Lufthansa is a name you’ll find on the news often. After all, it’s the largest airline in Europe, with names like Eurowings and Swiss International Airlines under its belt. So when the airline announced that it would be looking to service more flights to the Asia-Pacific region, you could say that it’s a big deal.
Aside from the considerable size of its fleet and the number of its subsidiaries, Lufthansa is also known for its selection of aircraft, being one of the biggest operators of Boeing’s 747-8 and Airbus’ A380. If that still isn’t a good enough indication of what the group can bring to the table, it also was instrumental in a lot of aviation milestones, such as being the launch customer of the Boeing 373 as well as a founding member of the Star Alliance.

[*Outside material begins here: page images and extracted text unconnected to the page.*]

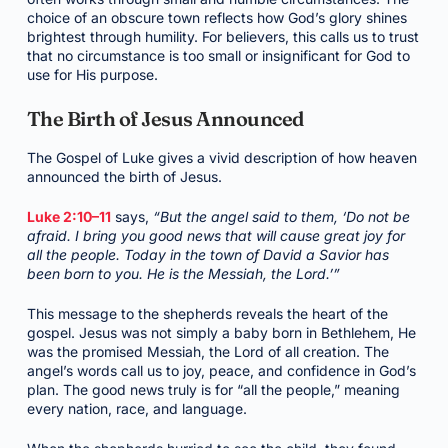
choice of an obscure town reflects how God’s glory shines
brightest through humility. For believers, this calls us to trust
that no circumstance is too small or insignificant for God to
use for His purpose.
The Birth of Jesus Announced
The Gospel of Luke gives a vivid description of how heaven
announced the birth of Jesus.
Luke 2:10–11
says,
“But the angel said to them, ‘Do not be
afraid. I bring you good news that will cause great joy for
all the people. Today in the town of David a Savior has
been born to you. He is the Messiah, the Lord.’”
This message to the shepherds reveals the heart of the
gospel. Jesus was not simply a baby born in Bethlehem, He
was the promised Messiah, the Lord of all creation. The
angel’s words call us to joy, peace, and confidence in God’s
plan. The good news truly is for “all the people,” meaning
every nation, race, and language.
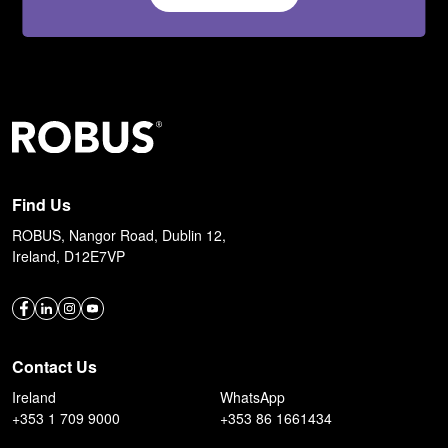
Find Us
ROBUS, Nangor Road, Dublin 12,
Ireland, D12E7VP
Contact Us
Ireland
WhatsApp
+353 1 709 9000
+353 86 1661434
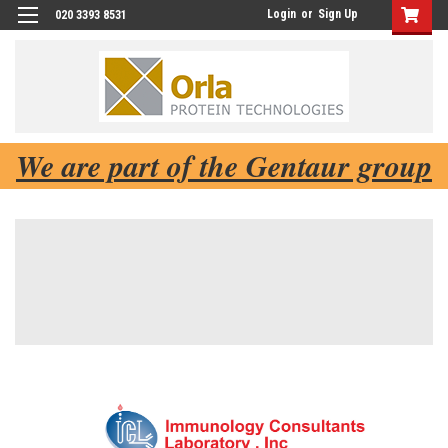
Login
or
Sign Up
020 3393 8531
We are part of the Gentaur group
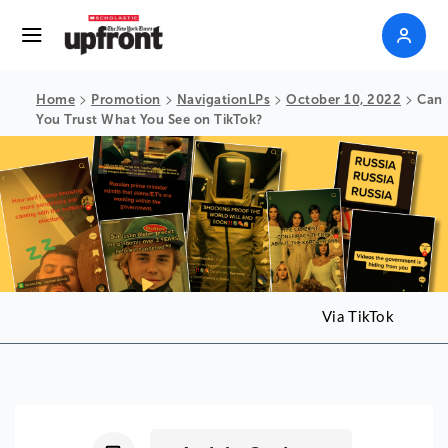
>
>
>
>
Home
Promotion
NavigationLPs
October 10, 2022
Can
You Trust What You See on TikTok?
Via TikTok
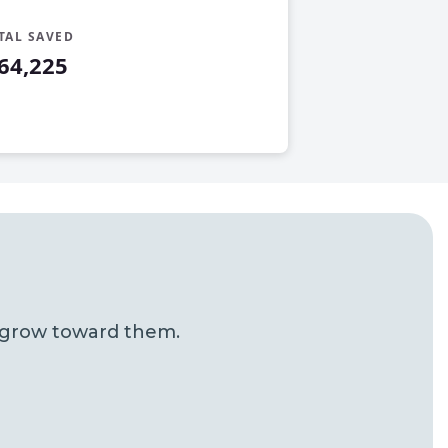
TAL SAVED
64,225
u grow toward them.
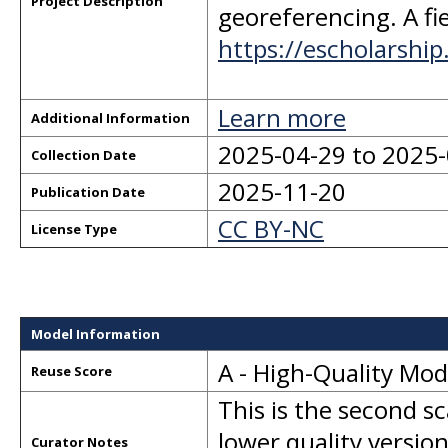
Project Description
georeferencing. A fie
https://escholarshi
Learn more
Additional Information
2025-04-29 to 2025
Collection Date
2025-11-20
Publication Date
CC BY-NC
License Type
Model Information
A - High-Quality Mo
Reuse Score
This is the second s
lower quality version
Curator Notes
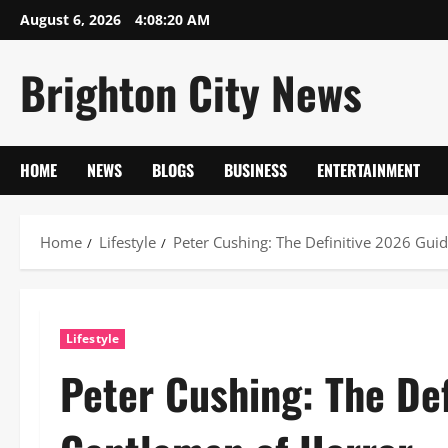
Skip
August 6, 2026
4:08:21 AM
to
content
Brighton City News
HOME
NEWS
BLOGS
BUSINESS
ENTERTAINMENT
Home
Lifestyle
Peter Cushing: The Definitive 2026 Gui
Lifestyle
Peter Cushing: The Def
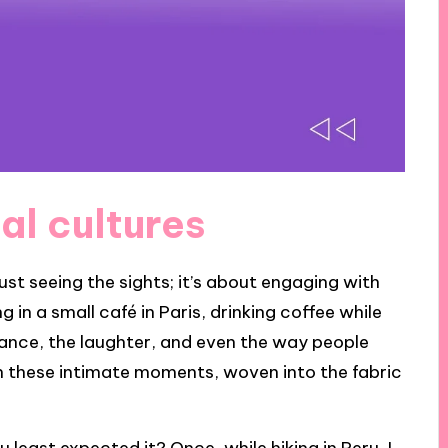
al cultures
st seeing the sights; it’s about engaging with
 in a small café in Paris, drinking coffee while
biance, the laughter, and even the way people
in these intimate moments, woven into the fabric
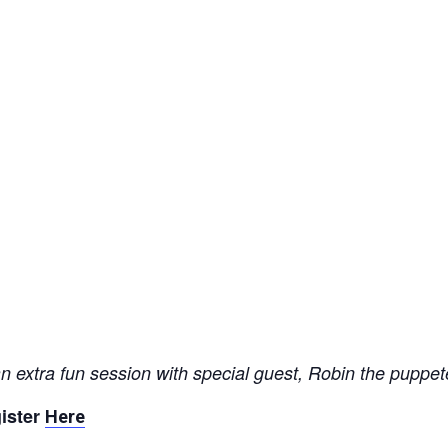
 extra fun session with special guest, Robin the puppet
ister
Here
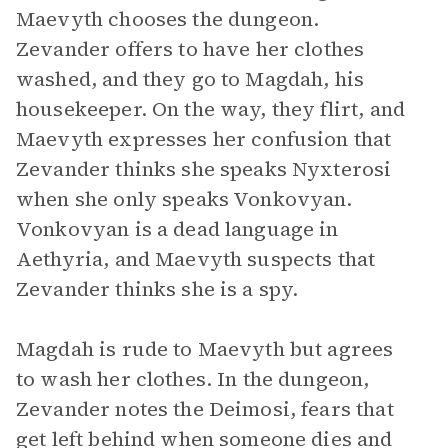
Maevyth chooses the dungeon.
Zevander offers to have her clothes
washed, and they go to Magdah, his
housekeeper. On the way, they flirt, and
Maevyth expresses her confusion that
Zevander thinks she speaks Nyxterosi
when she only speaks Vonkovyan.
Vonkovyan is a dead language in
Aethyria, and Maevyth suspects that
Zevander thinks she is a spy.
Magdah is rude to Maevyth but agrees
to wash her clothes. In the dungeon,
Zevander notes the Deimosi, fears that
get left behind when someone dies and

That said, let’s look into what this new initiative might mean for the airline’s future, and why it’s so important:
More easy routes from Asia to Europe
Getting to Europe from Asia, depending on where you’re from, can be quite hassling. More often than not, you need to look for a connecting flight from your country of origin, and in some cases, you might need to do more than one. Fortunately, if Lufthansa pushes through with adding more capacity to the APAC region, that may no longer be a problem—you’ll need to fly to the area nearest to you where a Lufthansa flight operates, and it’s a quick ticket to your chosen European destination.
Aside from eliminating the burden of planning and syncing many flight schedules, this initiative might also be able to shave off the extra costs that come with it. Lufthansa, for instance, recently added a 5-flights-per-week service for its Singapore-Munich routes, which can prove beneficial for surrounding regions looking to head down to Germany for a visit—particularly if they book a promo flight to Singapore.
More luxurious ways to fly
Along with more access to both European and Asian flights, one can also enjoy the top-tier services Lufthansa has to offer. From the roominess afforded by each aircraft to its array of well-kept amenities, this move could make quality flights easier to grasp. Lufthansa, after all, is reportedly one of the biggest buyers of caviar and is home to one of the fastest in-flight broadband connections ever.
Also, as a part of the Star Alliance, you also get great discounts and perks when you become a member of their loyalty program, which is also covered by other member airlines. So if you fly with either Thai Airways, Scandinavian Airlines, or Air Canada, you’re free to use your accumulated points for added amenities, or even free business class flights.